◆ **TASK REQUIREMENTS**
**A)** In the page on instrument count, why does the musician count each individual voice separately? Explain in one to three sentences.
**B)** Answer these from the page on instrument count:
(i) What kind of performance is left out of the list?
(ii) What is the current count when each individual voice is counted?
(iii) What count results from adding the tuba and trombone moments in marching band?
**C)** Carry on the page on instrument count from its final sentence.

◆ **PASSAGE SHOWN**
Professional Musician, Composer, and Educator

Just how many instruments do you play?

I get asked this question a lot -- so, here's the definitive list of instruments I have played in public -- and that does not include classroom performances as part of my studies in Music Education.

Yes, really, I played all of these in some kind of performance somewhere with a band, orchestra, something... Really.

So -- the current count is 46 if you count each individual voice, which I do because the embouchure is very different for each wind instrument and the feel can be quite different from one kind of string to another or the action different from one kind of keyboard to another or the key in which an instrument is fingered (recorders or pennywhistles, for example). 48 if you count the tuba and trombone moments in marching band.

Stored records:
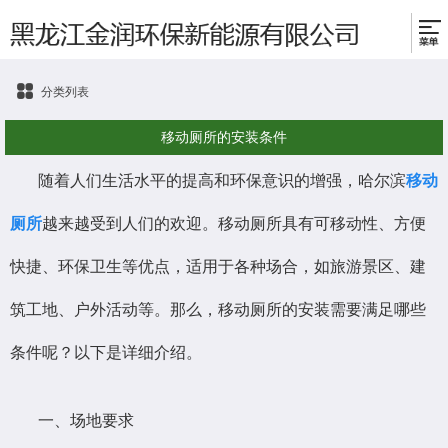
分类列表
移动厕所的安装条件
随着人们生活水平的提高和环保意识的增强，哈尔滨
移动
厕所
越来越受到人们的欢迎。移动厕所具有可移动性、方便
快捷、环保卫生等优点，适用于各种场合，如旅游景区、建
筑工地、户外活动等。那么，移动厕所的安装需要满足哪些
条件呢？以下是详细介绍。
一、场地要求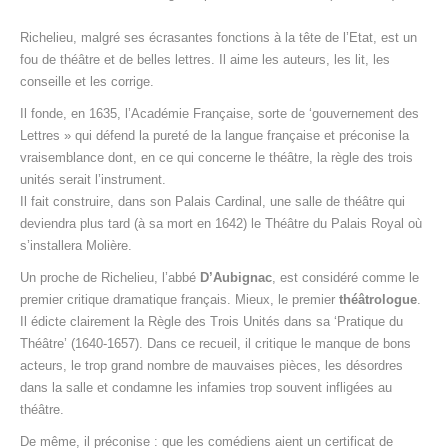
Richelieu, malgré ses écrasantes fonctions à la tête de l’Etat, est un
fou de théâtre et de belles lettres. Il aime les auteurs, les lit, les
conseille et les corrige.
Il fonde, en 1635, l’Académie Française, sorte de ‘gouvernement des
Lettres » qui défend la pureté de la langue française et préconise la
vraisemblance dont, en ce qui concerne le théâtre, la règle des trois
unités serait l’instrument.
Il fait construire, dans son Palais Cardinal, une salle de théâtre qui
deviendra plus tard (à sa mort en 1642) le Théâtre du Palais Royal où
s’installera Molière.
Un proche de Richelieu, l’abbé
D’Aubignac
, est considéré comme le
premier critique dramatique français. Mieux, le premier
théâtrologue
.
Il édicte clairement la Règle des Trois Unités dans sa ‘Pratique du
Théâtre’ (1640-1657). Dans ce recueil, il critique le manque de bons
acteurs, le trop grand nombre de mauvaises pièces, les désordres
dans la salle et condamne les infamies trop souvent infligées au
théâtre.
De même, il préconise : que les comédiens aient un certificat de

◆ **OUTPUTS FOR THE TASKS**
**A)** The musician counts each voice separately because playing them differs: the embouchure changes with each wind instrument, the feel differs between kinds of string instruments, and the action differs between kinds of keyboard. Instruments fingered in different keys, such as recorders or pennywhistles, also count separately.

**B)**
(i) Classroom performances done as part of studies in Music Education.
(ii) 46.
(iii) 48.

**C)**
  • Clarinet

    • Eb Sopranino Clarinet​​

    • Bb Soprano Clarinet

    • Eb Alto Clarinet

    • Bb Bass Clarinet

    • Eb Contrabass Clarinet

    • BBb Contrabass Clarinet

  • Saxophone​

    • Bb Soprano Saxophone

    • Eb Alto Saxophone

    • C Melody Tenor Saxophone

    • Bb Tenor Saxophone

    • Eb Baritone Saxophone​

    • Bb Bass Saxophone

  • Flute​

    • C Concert Flute​

    • G Alto Flute

  • Recorder​

    • F Sopranino Recorder​

    • C Soprano Recorder

    • F Alto Recorder

    • ​C Tenor Recorder​

    • F Bass Recorder

  • Bassoon​

  • Roland Aerophone

  • Pennywhistle

    • C Whistle​

    • ​D Whistle​

    • ​Eb Whistle​

  • Keyboards

    • Piano​

    • ​Organ​

    • Synthesizers​​

  • Guitar​
    • Classical / jazz nylon​
    • Steel-string acoustic
    • Electric guitar
  • Bass​
    • Electric bass guitar​
    • Upright bass
    • Ukulele Bass
  • Ukulele​
  • Percussion​

    • Snare Drum​

    • Timpani

    • Tri-Toms

    • Marching Bass Drum

    • Tar

    • Bódhran

    • Bongos

    • Djembe

    • Congas

    • Auxiliary Percussion

      • Shakers​

      • Maracas

      • Tambourine

 

Brass -- Not really -- I "marched" tuba and trombone in a couple of parades when my bari was in the shop in high school. I couldn't just pretend, so I had someone show me just enough to get by with a little bass line help. I do NOT consider myself a brass player by any stretch -- but that was "in public."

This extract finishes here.